The EU funded project MOST supports European school students and citizens in developing science knowledge, transversal skills and competences to find solutions to local environmental challenges. To this end, schools are conducting projects with the involvement of community members. By applying the principle of “Open Schooling” they work on locally relevant ecological problems in a scientific way with the aim of developing approaches to feasible solutions. Parents, companies with local offices, employees of the local administration or school-independent knowledge mediators play an important role in this process by cooperating with the schools. But what does this look like in action?

Photo: Edvin Johansson/Unsplash

An example: An eighth grade class joins forces with a vendor of the local organically sourced store, an employee in regional waste management, an environmental consultant and a freelance journalist. Together they investigate, as part of their math curriculum, how to reduce waste in private households of their town. After a shared brainstorming exercise, small groups are working on different tasks: One group analyzes the inhabitants’ needs and interviews passers-by on their shopping behaviour. Another group collects the house waste over a set period and compares their measurements with the amount of waste produced by conscious shoppers over the same time period at the same scale. The professionals offer them valuable insights along the way. The results of their inquiry will be extrapolated for the entire town. As a final step, the students create a list of instructions on how to minimize waste in their town, as well as the impacts that this waste reduction will produce. The results are then prepared for an exhibition in the school and the local mall, where the press reports, thereby making the results available to the local public.

By participating in this project with all their knowledge and abilities, all participants not only learn about themselves and others, but also widen their scientific knowledge and transversal skills (teamwork, strategic and innovative thinking, time management etc.). The aim is to awaken an interest in natural sciences and scientific work, which in the long term will lead to more students in Europe choosing to pursue a scientific career – an aim, that’s hugely important to the EU regarding the advancing technical developments and global ecological challenges.

To achieve this goal, 23 partners from 10 European countries form the MOST consortium. The consortium helps schools to initiate “Open Schooling” projects on waste management and energy consumption on a local level. They also help to look for suitable partners in the area and accompany the projects with educational and scientific materials.

Photo: Jasmin Sessler/Unsplash

Photo: Polina Zimmermann/Pexels

The project is active on three levels: First, in all 10 countries local “Open Schooling” projects are initiated. Second, they are interlaced on a national level through MOST fairs, where experiences and examples of successful “Open Schooling” are shared. Third, an “Open Schooling” network will be formed on the European level, which will spread the idea to a broader public and enable schools and participants to access and utilize it in the future. A final MOST conference will connect all Open-Schooling-Projects across Europe to a vibrant science-learning network that opens up for further countries and communities.

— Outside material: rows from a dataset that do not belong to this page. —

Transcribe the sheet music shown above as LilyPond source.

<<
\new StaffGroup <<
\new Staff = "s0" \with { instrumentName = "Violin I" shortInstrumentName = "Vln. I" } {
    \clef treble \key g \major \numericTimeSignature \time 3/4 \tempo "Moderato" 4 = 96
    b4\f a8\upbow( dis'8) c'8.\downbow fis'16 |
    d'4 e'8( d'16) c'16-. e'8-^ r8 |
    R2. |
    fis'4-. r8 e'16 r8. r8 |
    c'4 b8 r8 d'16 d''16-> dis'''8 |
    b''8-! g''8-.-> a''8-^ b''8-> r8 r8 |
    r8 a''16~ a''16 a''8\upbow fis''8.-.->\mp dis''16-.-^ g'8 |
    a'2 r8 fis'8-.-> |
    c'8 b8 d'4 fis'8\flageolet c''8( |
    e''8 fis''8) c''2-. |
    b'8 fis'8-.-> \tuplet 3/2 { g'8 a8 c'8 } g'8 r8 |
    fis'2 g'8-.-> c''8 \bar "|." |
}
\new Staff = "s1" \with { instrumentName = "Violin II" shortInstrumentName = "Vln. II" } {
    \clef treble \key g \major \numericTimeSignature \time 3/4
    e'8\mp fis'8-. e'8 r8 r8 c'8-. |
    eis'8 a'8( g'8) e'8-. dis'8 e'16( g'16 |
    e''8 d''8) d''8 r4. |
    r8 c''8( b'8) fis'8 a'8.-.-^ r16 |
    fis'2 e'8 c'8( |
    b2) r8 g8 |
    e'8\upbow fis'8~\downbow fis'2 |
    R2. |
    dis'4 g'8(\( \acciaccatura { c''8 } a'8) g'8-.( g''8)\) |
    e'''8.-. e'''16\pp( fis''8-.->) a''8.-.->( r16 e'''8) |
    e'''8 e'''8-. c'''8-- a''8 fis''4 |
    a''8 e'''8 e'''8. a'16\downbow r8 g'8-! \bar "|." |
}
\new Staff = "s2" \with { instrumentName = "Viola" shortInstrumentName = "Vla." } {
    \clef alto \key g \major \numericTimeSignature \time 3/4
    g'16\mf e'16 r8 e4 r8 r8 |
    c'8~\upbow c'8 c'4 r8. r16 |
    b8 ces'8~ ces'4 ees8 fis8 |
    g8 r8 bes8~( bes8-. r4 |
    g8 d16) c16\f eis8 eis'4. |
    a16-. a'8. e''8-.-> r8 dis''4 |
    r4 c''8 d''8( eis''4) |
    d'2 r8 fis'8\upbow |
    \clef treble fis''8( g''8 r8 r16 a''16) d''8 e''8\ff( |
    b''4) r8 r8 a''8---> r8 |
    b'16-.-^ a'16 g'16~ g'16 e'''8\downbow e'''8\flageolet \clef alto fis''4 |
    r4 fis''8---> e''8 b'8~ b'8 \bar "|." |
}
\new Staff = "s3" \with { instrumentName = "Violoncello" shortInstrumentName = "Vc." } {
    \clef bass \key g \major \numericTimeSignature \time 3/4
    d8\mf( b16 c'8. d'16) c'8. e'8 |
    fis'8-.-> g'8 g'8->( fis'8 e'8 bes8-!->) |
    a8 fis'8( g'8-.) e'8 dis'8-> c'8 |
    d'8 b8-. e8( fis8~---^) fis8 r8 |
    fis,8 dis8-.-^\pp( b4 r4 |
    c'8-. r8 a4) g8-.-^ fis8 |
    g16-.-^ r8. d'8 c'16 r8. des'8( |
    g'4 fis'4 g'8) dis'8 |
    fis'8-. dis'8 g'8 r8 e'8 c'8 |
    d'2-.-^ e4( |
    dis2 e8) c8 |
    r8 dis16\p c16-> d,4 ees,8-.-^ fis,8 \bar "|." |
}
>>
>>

The heart piece of the project is the integration of diverse participants: science and research, formal and non-formal educational institutions, the political and business sector and society at large. This integration takes place, both on a local level by cooperating within “Open Schooling” projects, and within the project consortium that includes all named institutions. The cooperation of diverse participants is the prerequisite to develop approaches to solutions that take the needs of all concerned parties into consideration. At the same time, the interdisciplinary nature acts as a driver for innovation. This motivates all participants to commit in the long term.

The creation of these resources has been co-funded by the Horizon 2020 program of the European Union under grant no. 871155. Neither the European Union nor the European Commission is responsible for the content or liable for any losses or damage resulting of the use of these resources.